Hal böyle olunca kendi sınırımı kendim korumalıyım değil mi? Bahsini ettiğimiz sınır sadece harita üzerinde ve coğrafi bir çizgi değil. Bugün bakış açımızı çevireceğimiz asıl nokta burası; tarihsel, kültürel, sosyal ve inanç bağlamlarında bir sınırın muhafazasından bahsediyoruz.
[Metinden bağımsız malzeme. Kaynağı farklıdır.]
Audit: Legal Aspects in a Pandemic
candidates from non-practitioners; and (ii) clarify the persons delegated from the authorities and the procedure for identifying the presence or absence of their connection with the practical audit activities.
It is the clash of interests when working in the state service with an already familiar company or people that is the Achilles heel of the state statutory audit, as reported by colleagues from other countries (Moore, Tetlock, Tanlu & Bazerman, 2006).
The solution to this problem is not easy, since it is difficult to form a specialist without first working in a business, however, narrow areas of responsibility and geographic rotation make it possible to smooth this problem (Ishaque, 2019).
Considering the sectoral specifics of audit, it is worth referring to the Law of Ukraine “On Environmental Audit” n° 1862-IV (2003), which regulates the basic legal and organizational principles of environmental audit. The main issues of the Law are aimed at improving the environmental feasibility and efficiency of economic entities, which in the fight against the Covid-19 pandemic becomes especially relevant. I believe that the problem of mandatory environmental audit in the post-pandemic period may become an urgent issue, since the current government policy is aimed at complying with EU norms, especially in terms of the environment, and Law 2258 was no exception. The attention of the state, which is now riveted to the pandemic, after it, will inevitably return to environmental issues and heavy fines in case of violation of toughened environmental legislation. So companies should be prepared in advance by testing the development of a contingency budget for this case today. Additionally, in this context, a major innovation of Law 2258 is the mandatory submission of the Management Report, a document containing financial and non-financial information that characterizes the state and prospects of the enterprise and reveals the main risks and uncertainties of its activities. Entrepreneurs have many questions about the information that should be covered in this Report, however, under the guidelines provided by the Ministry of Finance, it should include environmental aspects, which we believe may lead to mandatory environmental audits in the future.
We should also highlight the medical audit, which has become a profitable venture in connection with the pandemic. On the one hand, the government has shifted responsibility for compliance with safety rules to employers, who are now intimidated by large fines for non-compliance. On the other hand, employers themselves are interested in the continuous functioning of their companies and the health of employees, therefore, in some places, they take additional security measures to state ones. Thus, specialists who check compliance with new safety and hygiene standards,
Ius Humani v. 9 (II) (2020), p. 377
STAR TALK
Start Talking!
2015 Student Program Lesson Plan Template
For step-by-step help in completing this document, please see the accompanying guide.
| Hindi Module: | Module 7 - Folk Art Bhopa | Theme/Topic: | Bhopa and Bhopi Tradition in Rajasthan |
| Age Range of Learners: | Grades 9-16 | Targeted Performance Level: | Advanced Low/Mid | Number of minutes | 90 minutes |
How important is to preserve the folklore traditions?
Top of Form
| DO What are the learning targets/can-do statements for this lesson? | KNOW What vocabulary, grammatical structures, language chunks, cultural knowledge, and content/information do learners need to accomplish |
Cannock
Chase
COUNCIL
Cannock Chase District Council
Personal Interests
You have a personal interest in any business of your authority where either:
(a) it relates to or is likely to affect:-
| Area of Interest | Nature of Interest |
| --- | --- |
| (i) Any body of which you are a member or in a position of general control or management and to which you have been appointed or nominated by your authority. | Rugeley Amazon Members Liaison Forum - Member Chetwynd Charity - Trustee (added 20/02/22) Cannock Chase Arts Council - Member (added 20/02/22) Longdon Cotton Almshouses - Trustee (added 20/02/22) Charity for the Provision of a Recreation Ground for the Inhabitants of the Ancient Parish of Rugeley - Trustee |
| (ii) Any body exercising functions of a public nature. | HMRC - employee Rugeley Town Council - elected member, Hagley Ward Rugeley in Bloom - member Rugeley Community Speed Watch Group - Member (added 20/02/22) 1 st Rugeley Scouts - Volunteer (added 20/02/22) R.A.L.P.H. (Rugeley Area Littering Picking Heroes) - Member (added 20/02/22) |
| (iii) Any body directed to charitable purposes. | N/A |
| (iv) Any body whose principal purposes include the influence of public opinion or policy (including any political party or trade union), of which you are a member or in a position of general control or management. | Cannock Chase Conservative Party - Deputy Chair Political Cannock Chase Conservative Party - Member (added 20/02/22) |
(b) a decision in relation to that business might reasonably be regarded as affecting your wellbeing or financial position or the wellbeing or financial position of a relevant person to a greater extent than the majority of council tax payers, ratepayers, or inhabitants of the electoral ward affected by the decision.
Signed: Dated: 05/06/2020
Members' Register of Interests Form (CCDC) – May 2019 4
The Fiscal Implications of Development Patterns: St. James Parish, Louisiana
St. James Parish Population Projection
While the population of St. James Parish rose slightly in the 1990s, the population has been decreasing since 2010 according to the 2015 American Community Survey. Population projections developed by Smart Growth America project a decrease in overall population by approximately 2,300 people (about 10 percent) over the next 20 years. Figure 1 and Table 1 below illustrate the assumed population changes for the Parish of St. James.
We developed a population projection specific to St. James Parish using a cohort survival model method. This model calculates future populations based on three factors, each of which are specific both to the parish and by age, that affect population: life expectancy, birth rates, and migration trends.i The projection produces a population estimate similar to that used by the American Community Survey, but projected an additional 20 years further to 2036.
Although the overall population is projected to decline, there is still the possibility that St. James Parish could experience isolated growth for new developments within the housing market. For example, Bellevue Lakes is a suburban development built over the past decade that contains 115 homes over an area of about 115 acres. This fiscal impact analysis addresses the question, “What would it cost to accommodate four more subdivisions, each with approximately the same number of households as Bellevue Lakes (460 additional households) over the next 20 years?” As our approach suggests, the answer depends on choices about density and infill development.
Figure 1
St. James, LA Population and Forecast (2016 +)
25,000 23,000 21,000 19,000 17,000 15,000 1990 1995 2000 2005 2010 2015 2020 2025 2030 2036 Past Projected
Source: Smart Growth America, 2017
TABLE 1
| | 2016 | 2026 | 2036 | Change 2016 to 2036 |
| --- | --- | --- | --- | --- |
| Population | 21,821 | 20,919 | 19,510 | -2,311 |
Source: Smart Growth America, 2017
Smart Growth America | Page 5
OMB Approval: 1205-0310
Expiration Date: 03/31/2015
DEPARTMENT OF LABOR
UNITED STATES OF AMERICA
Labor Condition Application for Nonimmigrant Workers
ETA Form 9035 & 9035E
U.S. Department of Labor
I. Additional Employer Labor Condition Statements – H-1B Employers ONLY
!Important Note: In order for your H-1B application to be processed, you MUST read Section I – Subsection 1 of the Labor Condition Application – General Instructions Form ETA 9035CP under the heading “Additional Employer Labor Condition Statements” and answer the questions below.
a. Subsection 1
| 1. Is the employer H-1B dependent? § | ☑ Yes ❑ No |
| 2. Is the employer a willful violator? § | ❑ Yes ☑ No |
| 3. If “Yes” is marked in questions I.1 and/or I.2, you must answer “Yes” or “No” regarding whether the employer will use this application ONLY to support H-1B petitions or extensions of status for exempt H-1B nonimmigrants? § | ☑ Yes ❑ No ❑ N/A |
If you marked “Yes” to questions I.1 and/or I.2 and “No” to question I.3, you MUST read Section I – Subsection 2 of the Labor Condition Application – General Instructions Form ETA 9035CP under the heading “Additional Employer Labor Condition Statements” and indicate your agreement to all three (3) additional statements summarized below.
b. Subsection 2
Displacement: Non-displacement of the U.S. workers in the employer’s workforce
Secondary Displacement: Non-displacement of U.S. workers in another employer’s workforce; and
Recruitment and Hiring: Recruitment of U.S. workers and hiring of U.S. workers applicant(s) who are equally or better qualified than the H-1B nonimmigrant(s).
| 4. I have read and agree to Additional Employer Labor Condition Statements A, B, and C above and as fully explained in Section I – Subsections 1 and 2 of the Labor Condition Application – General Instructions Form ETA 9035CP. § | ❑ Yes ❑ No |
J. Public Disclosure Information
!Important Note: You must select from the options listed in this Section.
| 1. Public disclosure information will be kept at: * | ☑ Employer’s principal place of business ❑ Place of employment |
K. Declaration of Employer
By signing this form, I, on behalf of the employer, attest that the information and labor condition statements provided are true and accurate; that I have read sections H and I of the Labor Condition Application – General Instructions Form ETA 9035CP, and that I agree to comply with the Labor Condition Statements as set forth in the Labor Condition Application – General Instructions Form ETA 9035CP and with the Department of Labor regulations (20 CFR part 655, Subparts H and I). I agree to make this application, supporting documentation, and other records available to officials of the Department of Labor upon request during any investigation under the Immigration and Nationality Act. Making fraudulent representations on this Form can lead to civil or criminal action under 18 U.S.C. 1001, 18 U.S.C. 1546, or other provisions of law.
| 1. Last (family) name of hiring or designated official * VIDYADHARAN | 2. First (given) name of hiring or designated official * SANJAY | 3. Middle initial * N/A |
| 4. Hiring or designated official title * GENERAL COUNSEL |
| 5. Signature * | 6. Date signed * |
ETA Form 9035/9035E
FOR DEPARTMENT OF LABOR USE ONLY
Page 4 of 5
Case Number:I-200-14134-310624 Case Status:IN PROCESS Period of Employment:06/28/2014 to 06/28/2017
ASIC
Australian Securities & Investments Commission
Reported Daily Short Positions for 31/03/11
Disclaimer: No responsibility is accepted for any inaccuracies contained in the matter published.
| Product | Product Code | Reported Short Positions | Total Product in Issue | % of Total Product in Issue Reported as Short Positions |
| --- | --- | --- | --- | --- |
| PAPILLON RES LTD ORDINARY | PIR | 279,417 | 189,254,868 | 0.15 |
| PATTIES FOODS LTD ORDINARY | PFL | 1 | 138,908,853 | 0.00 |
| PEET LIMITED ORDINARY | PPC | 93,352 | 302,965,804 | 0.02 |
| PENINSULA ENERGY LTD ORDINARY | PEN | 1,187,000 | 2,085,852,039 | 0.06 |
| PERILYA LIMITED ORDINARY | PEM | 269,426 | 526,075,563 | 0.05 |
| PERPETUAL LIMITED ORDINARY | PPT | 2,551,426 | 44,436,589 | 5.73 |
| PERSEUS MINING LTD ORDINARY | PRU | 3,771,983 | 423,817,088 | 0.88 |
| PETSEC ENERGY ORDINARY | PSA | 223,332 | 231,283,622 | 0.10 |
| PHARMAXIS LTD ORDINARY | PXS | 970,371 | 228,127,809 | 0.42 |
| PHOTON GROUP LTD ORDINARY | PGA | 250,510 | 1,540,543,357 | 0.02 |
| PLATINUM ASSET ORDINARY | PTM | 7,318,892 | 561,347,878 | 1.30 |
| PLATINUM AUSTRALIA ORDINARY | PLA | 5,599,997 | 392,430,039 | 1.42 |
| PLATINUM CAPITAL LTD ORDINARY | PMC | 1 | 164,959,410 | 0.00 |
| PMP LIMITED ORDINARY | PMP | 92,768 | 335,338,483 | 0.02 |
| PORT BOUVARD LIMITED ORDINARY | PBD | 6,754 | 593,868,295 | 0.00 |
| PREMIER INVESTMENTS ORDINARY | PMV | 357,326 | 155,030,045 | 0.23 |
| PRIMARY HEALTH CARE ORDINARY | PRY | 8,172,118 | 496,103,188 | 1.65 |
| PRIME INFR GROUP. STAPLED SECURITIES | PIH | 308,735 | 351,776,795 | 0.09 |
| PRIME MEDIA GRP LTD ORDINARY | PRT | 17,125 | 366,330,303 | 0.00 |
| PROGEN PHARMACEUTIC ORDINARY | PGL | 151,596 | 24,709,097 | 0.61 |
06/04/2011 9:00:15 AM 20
Koruduğumuz, kolladığımız, gözettiğimiz sınırın sadece coğrafi sınırlar olduğunu zannedersek büyük bir yanılgıya düşmüş olacağız.
Bu toprakları fetihle yurt yaparken de ihya ve inşa ederken de muhafaza edip savunurken de hissiyatımızın, maneviyatımızın, imanımızın, milliyetimizin bekası ve devamı niyetiyle davrandık. Hep savaş vardı, hep mücadele… Lakin hiçbir zaman zulmeden, yıkan ve yıkan, acımasız davranan tarafta olmayı tercih etmedik. Zayıf düştüğümüz, bocaladığımız zamanlar oldu lakin millet olabilme ümidimizden hiç vazgeçmedik.
Bu nedenle yanı başımızda yakıp yıkmak, acıtıp üzmek, yerinden edip yurtsuz yuvasız bırakmak pahasına her türlü dalavere ve desiseyi hoş gören, göz yuman bir anlayışa rağmen milyonlarca insana kucak açtık. Savaşın sosyal yönden en çok etkilenen ülkesi biz olduk onlar “hümanizm” adına tüm söylediklerini yuttular.
Koca ülke Suriye büyük bir oyunun piyonu ve oyun sahası olarak tarumar olurken kalkıp birileri sınırımızda kendine başka piyonlar ve kuklalar yerleştirmek için kamyon kamyon silah yardımı yaptı. Yıllardır devam eden terör kartını son damlasına kadar sömürüp menfaatine uygun yeni sınırlar çizmeyi hedefleyenler savunma ve taarruza kalkan Türkiye için bu defa başka planları devreye soktu.
Avrupa hoplayıp zıplıyor, İsrail elini ovuşturuyor, Rumlar bile bu işten bir pay kapma derdine düştü. Güçlü ve resmi bir devleti değil de terör örgütünü tercih ettiğini neredeyse yasal olarak deklare edenlere karşı sınırlarımızı muhafaza etmek bir duruş, bir tavır ve bir gereklilik değil de nedir?
Sınır bizim, sınır tarihimizin, sınır milletimizin… Sınırımızı aşmak isteyenlere insani sınırları aşmadan haddini bildirmek bu millet için daha önce yapılmayan bir şey değildir.